Actually, the original purpose of the experiment had been to find a treatment for the horse’s stubborn impotence. Since he had no underlying physical problems, some form of outside stimulus was believed responsible. The Psycholinguistics Center was working on his case; the horse was thus in the awkward position of being simultaneously a doctor in his own right and a patient of his estranged wife’s. The name of his disease, it was discovered, was “traumatic interpersonal relations neurosis.” There was some hope that greater anonymity in his interpersonal relations might provide effective treatment. Therefore it was predicted that if properly prescribed, tapes recorded by hidden microphone should have a positive effect, g
iven their high degree of anonymity. Results had been largely as expected.

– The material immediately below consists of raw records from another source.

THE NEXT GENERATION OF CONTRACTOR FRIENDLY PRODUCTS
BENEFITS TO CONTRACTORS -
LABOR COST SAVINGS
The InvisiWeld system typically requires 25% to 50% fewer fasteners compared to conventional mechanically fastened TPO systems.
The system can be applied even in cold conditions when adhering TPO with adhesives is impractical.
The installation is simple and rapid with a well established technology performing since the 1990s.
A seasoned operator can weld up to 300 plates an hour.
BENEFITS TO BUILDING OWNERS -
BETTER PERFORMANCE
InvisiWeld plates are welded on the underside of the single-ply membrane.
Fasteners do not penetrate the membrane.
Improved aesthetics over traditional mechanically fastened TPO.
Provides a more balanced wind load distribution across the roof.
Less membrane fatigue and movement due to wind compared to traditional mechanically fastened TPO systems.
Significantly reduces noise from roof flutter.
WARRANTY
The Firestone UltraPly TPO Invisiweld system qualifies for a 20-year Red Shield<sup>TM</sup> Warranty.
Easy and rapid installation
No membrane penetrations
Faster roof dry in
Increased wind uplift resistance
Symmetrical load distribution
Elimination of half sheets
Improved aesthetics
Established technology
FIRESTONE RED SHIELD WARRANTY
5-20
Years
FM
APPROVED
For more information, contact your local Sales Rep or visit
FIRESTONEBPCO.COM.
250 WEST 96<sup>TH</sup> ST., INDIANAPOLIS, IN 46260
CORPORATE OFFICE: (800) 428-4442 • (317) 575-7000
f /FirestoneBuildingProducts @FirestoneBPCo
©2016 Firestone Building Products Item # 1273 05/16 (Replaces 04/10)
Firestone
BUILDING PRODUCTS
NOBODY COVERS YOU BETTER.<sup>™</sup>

To have one such glaring exception, though, even granted it was only one out of many, spoiled the otherwise consistent results.
They had decided to try applying direct stimulation to her pleasure center. The response had been normal. She had even had a short but strong orgasm, accompanied by uterine spasms. Like the horse, she evidently suffered from no particular innate disability. It seemed to be another case of “traumatic interpersonal relations neurosis.”
This similarity with the symptoms of the horse drew attention, and little by little the experiment came to focus solely on her. Some suspected that her case was further complicated by experiment hypersensitivity: having been raised in a test tube, she was an object of great curiosity, constantly sought after by people in all the research departments. To ease tension, the experiment was transferred to a room in a fashionable residential section, with a mound of drug-injected chocolates kept in a silver bowl on the table. Seeking a breakthrough, they had even hired an electrical engineer well versed in bugging techniques, in order to assemble data on a variety of sexual acts. By coincidence, he was the father of the long-term patient in room eight of the special-diseases ward in the cartilage surgery department. But, as if to mock all their efforts, not one of the needles on the instruments attached to her had ever shown the slightest motion.
One evening the experiment had dragged on late; she and the engineer had been left alone together, with the cries of an orgasm wafting out of the stereo and into the room. Carried away in perverted excitement, the engineer had raped her.
The night had been hot and sultry, about like tonight, and since she was wearing nothing but thin underwear, the rape was over with easily in just a few minutes. Smeared with blood, she had put up no real resistance, content to watch the engineer’s actions intently without even raising her voice. Ever since, however, she had grown increasingly scornful of all kinds of sexual stimulation, a strong indication that the damage had been emotional as well as physical.